Getting To Know FontForge
Drawing with Spiro
Spiro is a toolkit for designing curves in an alternate method to the more traditional Bézier
curves. Although it is optional, FontForge can be installed to include a Spiro mode that offers you
tools to create this specific kind of curves.
See “Installing FontForge” for more details on how to include the Spiro library in your program.
Spiro drawing has a different approach, that can help you getting your curves done in a different way and solving your conception problems. Please experiment!
The Spiro toolset
Many of the same drawing tools are available in Spiro mode as those described in the “Using the FontForge drawing tools” chapter, but some of them work very differently when you are in Spiro mode.

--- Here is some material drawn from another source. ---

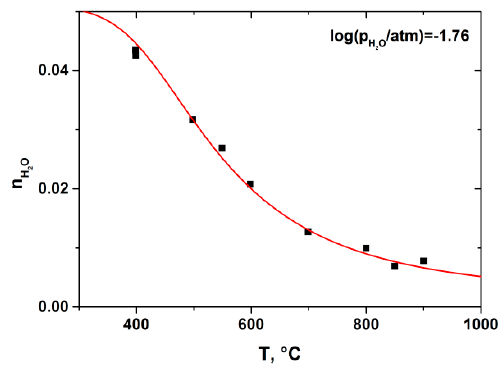
Figure A1. Water uptake of BZY10 vs. T at log( p H 2 O/atm) = − 1.76. Points-experimental data, line-result of the fit of Equation (A3).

There are five different types of Spiro points:
- G4 points, used for a more gentle curve
- G2 points, used for a sharper curve
- Corner points, for abrupt corner joints
- Previous constraint points, used when the contour of the path changes from a curve to a straight line
- Next constraint points, used when the path changes from a straight line to a curve
Drawing an ‘S’ with Spiro
Going through the exercise of drawing an ‘S’ with Spiro will make you comfortable with Spiro.
Tip: When drawing in Spiro mode, always start with a G4 or G2 point. Beginning with the other types of points doesn’t really work in FontForge.

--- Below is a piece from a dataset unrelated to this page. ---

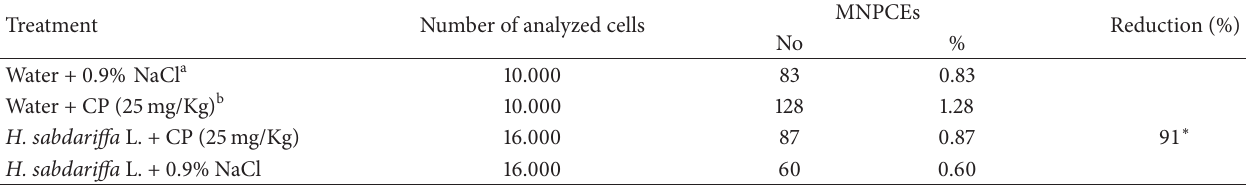
Table 1: The effect of H. sabdariffa L. on the frequencies of MNPCEs in the bone marrow after treatment with cyclophosphamide (CP). Treatment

Start off with a G4 point at the topmost point of your ‘S,’ followed by a corner point, then another corner point. Work clockwise around the shape of the letter.
Follow this with a G4, a previous constraint point, and a next constraint point.
Next, add another G4 point, followed by two more corner points.
Then a G4, followed by a previous constraint, followed by a next constraint.
Then, add one more G4 point, and finally, close the shape at the starting point by clicking on it using the G4 point tool.
Now you almost have an ‘S’! Begin nudging the points around to get your S to look the way you want.
Oops, what happened?
Don’t worry — Spiro sometimes does some funny things. Just hit Undo, or keep nudging the points to get things back on track.
Now, you should see something like this:
Toggle out of Spiro mode back into Bézier mode. You will notice there are a lot of points on the resulting curve — you may want to clean some of them up.
To clean up those extra points, go to the Element menu and select Simplify > Simplify. Then go to Element > Add Extrema. Finally, go to Element > Round > To Int. After these clean up operations, you will see something like this:
You can continue to experiment with Spiro mode to get a feel of how it differs from Bézier
The terminology is different, but as with FontForge’s other drawing and adjustment tools, practice will get you the things you want.